[Start of Attachment]

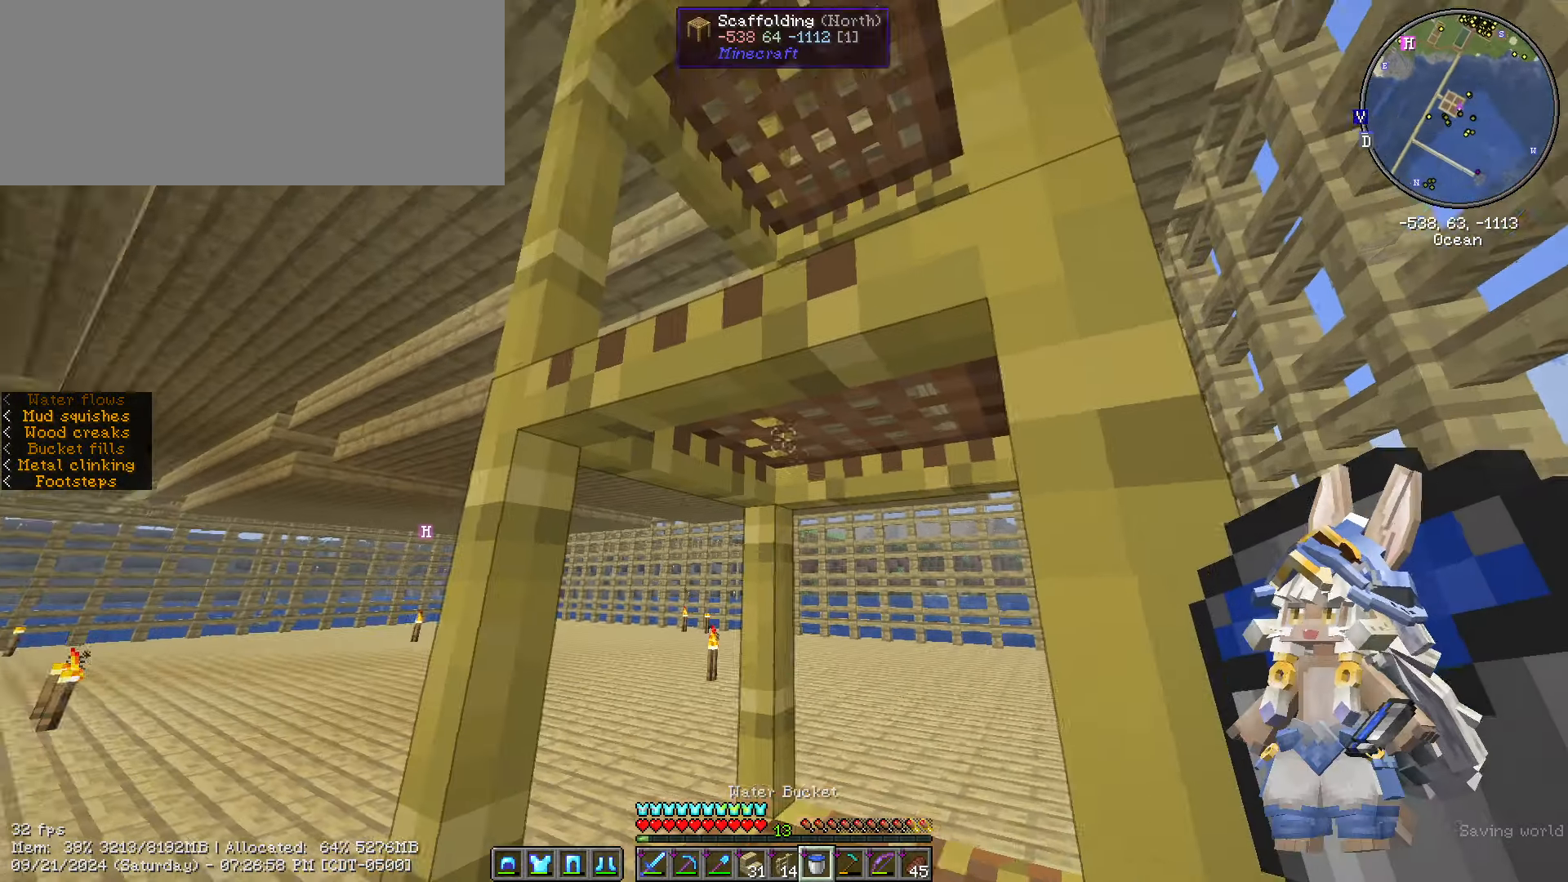
{"keys": [], "mouse": [], "events": [[150, "w", "down"], [300, "w", "up"]]}
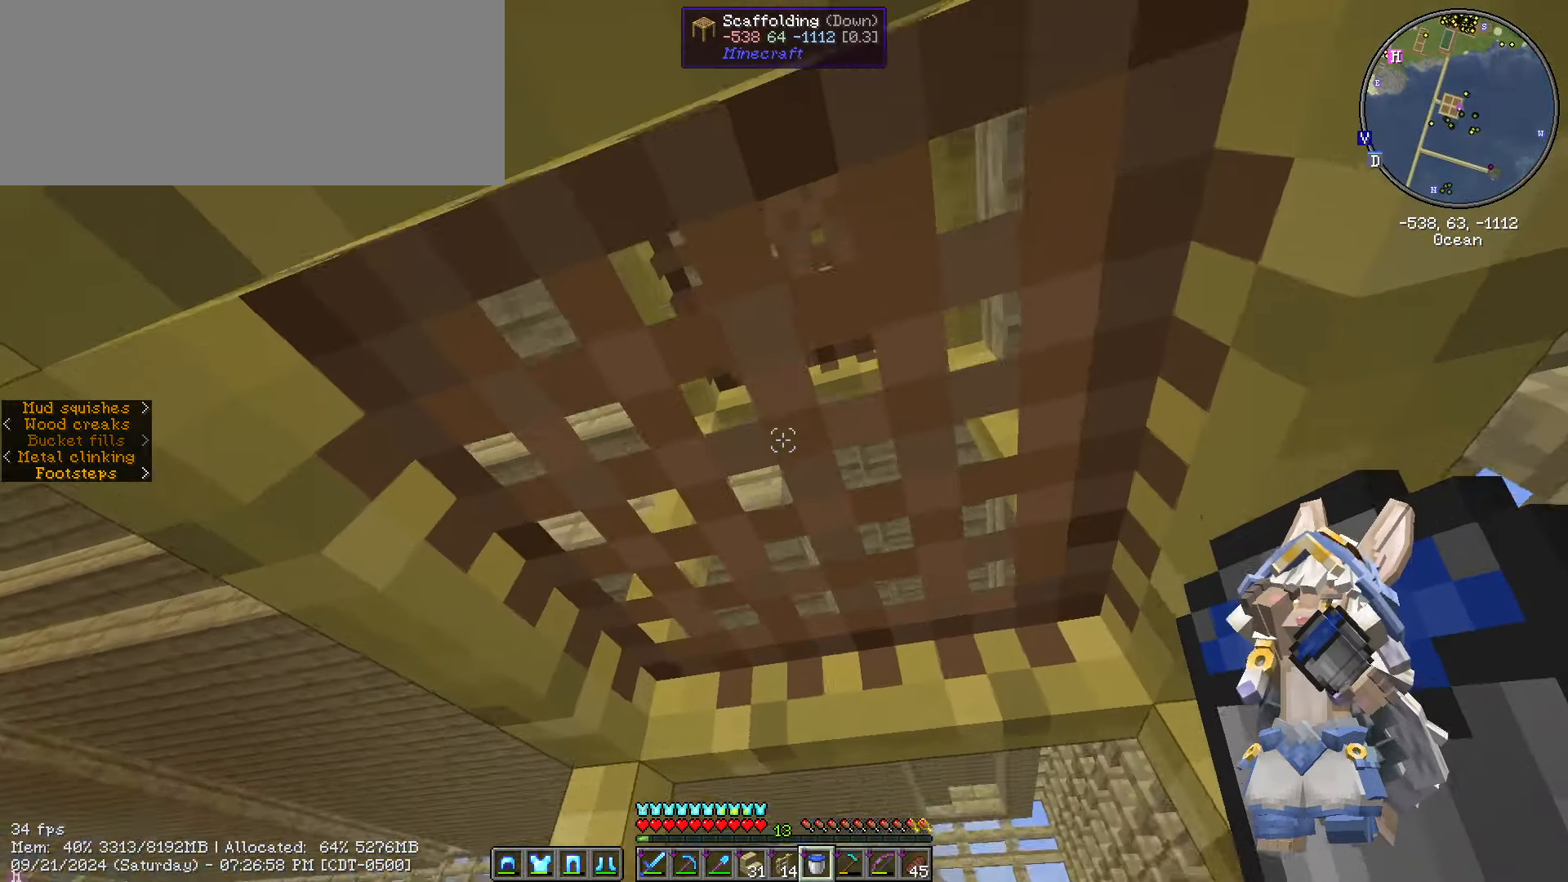
{"keys": ["space"], "mouse": [], "events": [[66, "space", "down"], [200, "w", "down"], [300, "w", "up"]]}
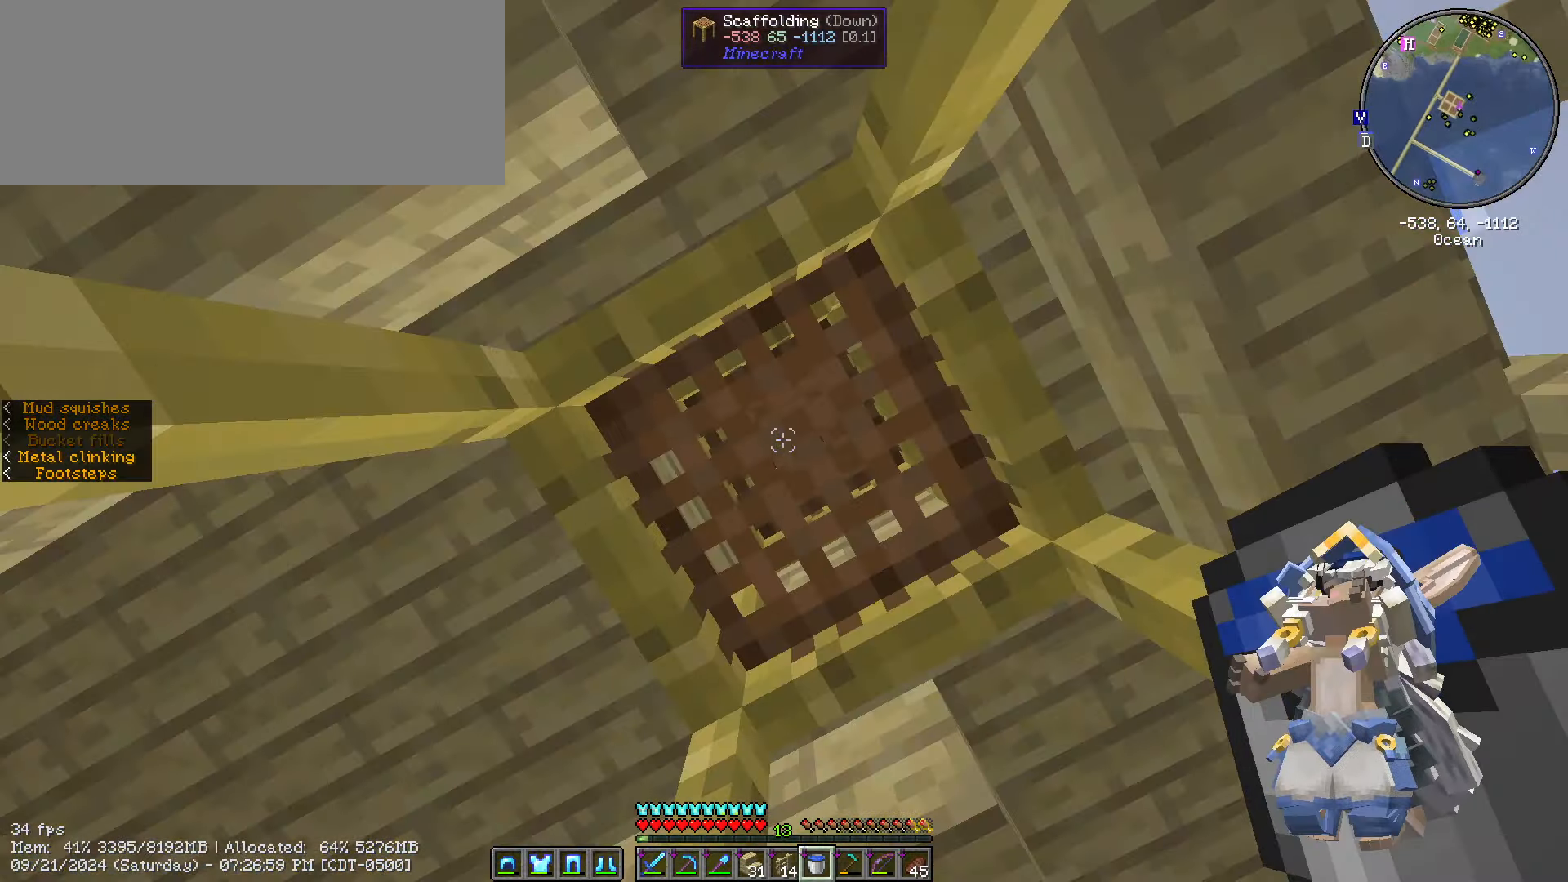
{"keys": ["space"], "mouse": [], "events": []}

[End of Attachment]

What you will do.
Retype the data above as given, letting no picture into the copy.

Response box.
{"keys": [], "mouse": [], "events": [[150, "w", "down"], [300, "w", "up"]]}
{"keys": ["space"], "mouse": [], "events": [[66, "space", "down"], [200, "w", "down"], [300, "w", "up"]]}
{"keys": ["space"], "mouse": [], "events": []}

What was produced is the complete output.